_Exercise objective_.
Isolate every line in the records below with "lists" in it.

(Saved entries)
_ _ _ _ _

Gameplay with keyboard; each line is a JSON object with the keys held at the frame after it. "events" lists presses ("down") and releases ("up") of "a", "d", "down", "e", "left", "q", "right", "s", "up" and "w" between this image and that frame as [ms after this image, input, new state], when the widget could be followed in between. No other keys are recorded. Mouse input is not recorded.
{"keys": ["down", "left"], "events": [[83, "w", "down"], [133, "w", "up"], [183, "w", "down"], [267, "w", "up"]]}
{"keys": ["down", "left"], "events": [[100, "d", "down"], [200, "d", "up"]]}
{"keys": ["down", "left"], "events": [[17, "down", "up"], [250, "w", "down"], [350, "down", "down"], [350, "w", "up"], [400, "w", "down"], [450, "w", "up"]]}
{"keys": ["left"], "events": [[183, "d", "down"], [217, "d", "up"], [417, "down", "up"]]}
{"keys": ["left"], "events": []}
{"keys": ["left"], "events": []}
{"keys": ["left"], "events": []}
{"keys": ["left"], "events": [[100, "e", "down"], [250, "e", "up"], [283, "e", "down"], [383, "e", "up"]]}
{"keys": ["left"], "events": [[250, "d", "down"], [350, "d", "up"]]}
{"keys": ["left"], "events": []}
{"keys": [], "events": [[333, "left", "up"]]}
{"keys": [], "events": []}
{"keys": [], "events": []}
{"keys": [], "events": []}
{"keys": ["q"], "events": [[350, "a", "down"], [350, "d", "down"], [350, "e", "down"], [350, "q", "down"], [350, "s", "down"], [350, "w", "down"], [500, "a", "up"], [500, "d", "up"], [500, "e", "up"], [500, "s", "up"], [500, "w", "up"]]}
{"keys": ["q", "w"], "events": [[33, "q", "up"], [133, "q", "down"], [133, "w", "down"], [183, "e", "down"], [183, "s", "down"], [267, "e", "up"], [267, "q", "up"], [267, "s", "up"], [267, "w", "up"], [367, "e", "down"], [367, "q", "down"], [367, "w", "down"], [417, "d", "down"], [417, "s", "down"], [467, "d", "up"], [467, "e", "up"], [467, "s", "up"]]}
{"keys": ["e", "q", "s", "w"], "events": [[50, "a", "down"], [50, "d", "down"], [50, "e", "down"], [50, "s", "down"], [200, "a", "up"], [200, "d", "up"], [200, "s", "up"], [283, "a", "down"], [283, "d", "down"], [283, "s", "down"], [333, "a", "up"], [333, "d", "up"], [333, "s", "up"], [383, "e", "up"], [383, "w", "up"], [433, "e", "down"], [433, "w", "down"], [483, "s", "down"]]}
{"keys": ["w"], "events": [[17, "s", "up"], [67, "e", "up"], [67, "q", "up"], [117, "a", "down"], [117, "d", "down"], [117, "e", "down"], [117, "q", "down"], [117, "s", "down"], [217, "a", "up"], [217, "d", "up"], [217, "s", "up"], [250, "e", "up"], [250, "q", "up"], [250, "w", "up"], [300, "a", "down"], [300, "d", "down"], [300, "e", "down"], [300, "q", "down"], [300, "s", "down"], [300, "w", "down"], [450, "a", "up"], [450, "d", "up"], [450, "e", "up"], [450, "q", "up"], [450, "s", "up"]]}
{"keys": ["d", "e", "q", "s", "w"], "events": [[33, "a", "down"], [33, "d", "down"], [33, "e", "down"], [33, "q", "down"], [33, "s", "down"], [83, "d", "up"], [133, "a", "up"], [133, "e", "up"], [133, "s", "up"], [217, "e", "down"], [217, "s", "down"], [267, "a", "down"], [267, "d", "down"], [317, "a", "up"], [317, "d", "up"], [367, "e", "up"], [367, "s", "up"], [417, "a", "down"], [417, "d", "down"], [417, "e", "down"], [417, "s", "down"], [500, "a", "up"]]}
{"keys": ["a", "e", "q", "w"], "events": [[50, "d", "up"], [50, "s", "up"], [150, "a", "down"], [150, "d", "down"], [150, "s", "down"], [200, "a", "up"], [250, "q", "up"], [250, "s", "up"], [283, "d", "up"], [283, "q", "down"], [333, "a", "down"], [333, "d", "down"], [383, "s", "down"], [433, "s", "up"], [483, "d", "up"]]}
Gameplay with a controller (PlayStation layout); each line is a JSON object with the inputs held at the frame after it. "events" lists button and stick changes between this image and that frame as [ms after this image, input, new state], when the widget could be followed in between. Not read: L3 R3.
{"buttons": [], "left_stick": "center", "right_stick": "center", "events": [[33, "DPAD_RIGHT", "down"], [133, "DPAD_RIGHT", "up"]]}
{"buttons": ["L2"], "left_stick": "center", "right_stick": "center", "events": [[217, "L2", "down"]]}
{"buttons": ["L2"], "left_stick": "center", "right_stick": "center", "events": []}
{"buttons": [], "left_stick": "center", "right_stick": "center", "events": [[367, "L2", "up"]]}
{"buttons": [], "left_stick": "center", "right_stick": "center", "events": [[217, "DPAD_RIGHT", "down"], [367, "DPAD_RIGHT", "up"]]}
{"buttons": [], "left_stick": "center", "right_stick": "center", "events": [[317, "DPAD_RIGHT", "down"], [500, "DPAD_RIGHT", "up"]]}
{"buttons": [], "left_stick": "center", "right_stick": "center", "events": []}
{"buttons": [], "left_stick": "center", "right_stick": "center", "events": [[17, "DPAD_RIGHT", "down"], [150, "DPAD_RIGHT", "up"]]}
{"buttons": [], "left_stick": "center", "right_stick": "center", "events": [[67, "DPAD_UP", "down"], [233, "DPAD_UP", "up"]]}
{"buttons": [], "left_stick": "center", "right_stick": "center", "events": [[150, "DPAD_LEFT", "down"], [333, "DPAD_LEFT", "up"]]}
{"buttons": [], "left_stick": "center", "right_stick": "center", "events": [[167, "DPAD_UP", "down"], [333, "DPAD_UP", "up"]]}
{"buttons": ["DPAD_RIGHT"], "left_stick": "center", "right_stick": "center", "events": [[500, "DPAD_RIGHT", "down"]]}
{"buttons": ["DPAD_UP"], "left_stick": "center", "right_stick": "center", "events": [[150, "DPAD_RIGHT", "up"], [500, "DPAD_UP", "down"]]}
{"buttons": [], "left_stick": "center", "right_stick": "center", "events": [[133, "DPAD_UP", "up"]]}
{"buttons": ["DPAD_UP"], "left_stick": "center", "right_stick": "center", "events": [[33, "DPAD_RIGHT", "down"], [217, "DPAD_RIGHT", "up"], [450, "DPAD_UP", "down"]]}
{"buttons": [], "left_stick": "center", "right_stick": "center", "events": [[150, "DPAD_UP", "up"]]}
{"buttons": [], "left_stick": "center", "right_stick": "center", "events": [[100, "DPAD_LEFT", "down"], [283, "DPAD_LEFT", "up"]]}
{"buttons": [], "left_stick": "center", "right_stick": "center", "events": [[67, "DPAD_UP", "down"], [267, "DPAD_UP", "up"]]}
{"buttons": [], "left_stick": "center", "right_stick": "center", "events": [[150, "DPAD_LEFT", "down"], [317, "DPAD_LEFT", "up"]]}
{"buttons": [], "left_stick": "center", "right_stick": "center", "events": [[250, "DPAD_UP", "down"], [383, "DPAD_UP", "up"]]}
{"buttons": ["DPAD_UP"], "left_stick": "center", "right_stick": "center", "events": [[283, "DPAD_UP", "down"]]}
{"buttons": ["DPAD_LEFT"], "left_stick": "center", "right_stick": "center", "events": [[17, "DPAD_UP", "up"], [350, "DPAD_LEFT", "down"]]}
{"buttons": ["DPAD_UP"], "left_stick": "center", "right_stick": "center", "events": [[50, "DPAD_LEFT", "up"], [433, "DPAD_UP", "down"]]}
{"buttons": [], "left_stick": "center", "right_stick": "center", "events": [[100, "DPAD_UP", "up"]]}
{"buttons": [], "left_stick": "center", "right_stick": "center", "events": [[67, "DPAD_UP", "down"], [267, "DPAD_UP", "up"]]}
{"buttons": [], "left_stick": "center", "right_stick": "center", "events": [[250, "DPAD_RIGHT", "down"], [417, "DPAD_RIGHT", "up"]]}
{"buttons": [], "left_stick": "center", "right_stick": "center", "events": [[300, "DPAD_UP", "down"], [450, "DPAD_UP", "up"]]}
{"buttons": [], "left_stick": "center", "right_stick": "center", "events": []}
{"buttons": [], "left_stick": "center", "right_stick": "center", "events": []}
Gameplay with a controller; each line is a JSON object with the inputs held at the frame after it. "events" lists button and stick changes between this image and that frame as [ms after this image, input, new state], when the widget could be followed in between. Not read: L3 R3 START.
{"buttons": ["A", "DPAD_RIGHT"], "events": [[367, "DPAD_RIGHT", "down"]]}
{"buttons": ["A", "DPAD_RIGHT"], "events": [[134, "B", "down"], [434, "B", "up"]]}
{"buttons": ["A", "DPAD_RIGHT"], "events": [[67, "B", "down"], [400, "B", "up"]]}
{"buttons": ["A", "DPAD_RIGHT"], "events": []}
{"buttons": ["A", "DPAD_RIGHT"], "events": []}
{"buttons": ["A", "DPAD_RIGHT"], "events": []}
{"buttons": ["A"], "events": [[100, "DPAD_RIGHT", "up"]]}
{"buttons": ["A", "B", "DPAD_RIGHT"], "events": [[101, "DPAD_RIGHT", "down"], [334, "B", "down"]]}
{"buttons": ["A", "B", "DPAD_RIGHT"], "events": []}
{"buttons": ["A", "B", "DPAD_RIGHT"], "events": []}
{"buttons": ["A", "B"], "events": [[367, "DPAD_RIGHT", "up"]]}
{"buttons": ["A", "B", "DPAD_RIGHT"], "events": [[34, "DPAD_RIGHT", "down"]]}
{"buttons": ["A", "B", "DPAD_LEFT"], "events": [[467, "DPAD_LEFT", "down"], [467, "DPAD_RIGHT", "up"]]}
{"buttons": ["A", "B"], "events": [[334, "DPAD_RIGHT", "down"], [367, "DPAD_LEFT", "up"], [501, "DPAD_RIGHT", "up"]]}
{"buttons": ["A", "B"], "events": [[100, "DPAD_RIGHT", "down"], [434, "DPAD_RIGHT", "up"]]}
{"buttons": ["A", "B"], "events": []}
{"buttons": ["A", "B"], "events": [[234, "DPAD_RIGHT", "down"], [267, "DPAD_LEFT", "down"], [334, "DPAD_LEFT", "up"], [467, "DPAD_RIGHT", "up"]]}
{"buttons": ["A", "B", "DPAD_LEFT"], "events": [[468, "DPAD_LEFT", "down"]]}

_ _ _ _ _

_Result of the exercise_.
Gameplay with keyboard; each line is a JSON object with the keys held at the frame after it. "events" lists presses ("down") and releases ("up") of "a", "d", "down", "e", "left", "q", "right", "s", "up" and "w" between this image and that frame as [ms after this image, input, new state], when the widget could be followed in between. No other keys are recorded. Mouse input is not recorded.
Gameplay with a controller (PlayStation layout); each line is a JSON object with the inputs held at the frame after it. "events" lists button and stick changes between this image and that frame as [ms after this image, input, new state], when the widget could be followed in between. Not read: L3 R3.
Gameplay with a controller; each line is a JSON object with the inputs held at the frame after it. "events" lists button and stick changes between this image and that frame as [ms after this image, input, new state], when the widget could be followed in between. Not read: L3 R3 START.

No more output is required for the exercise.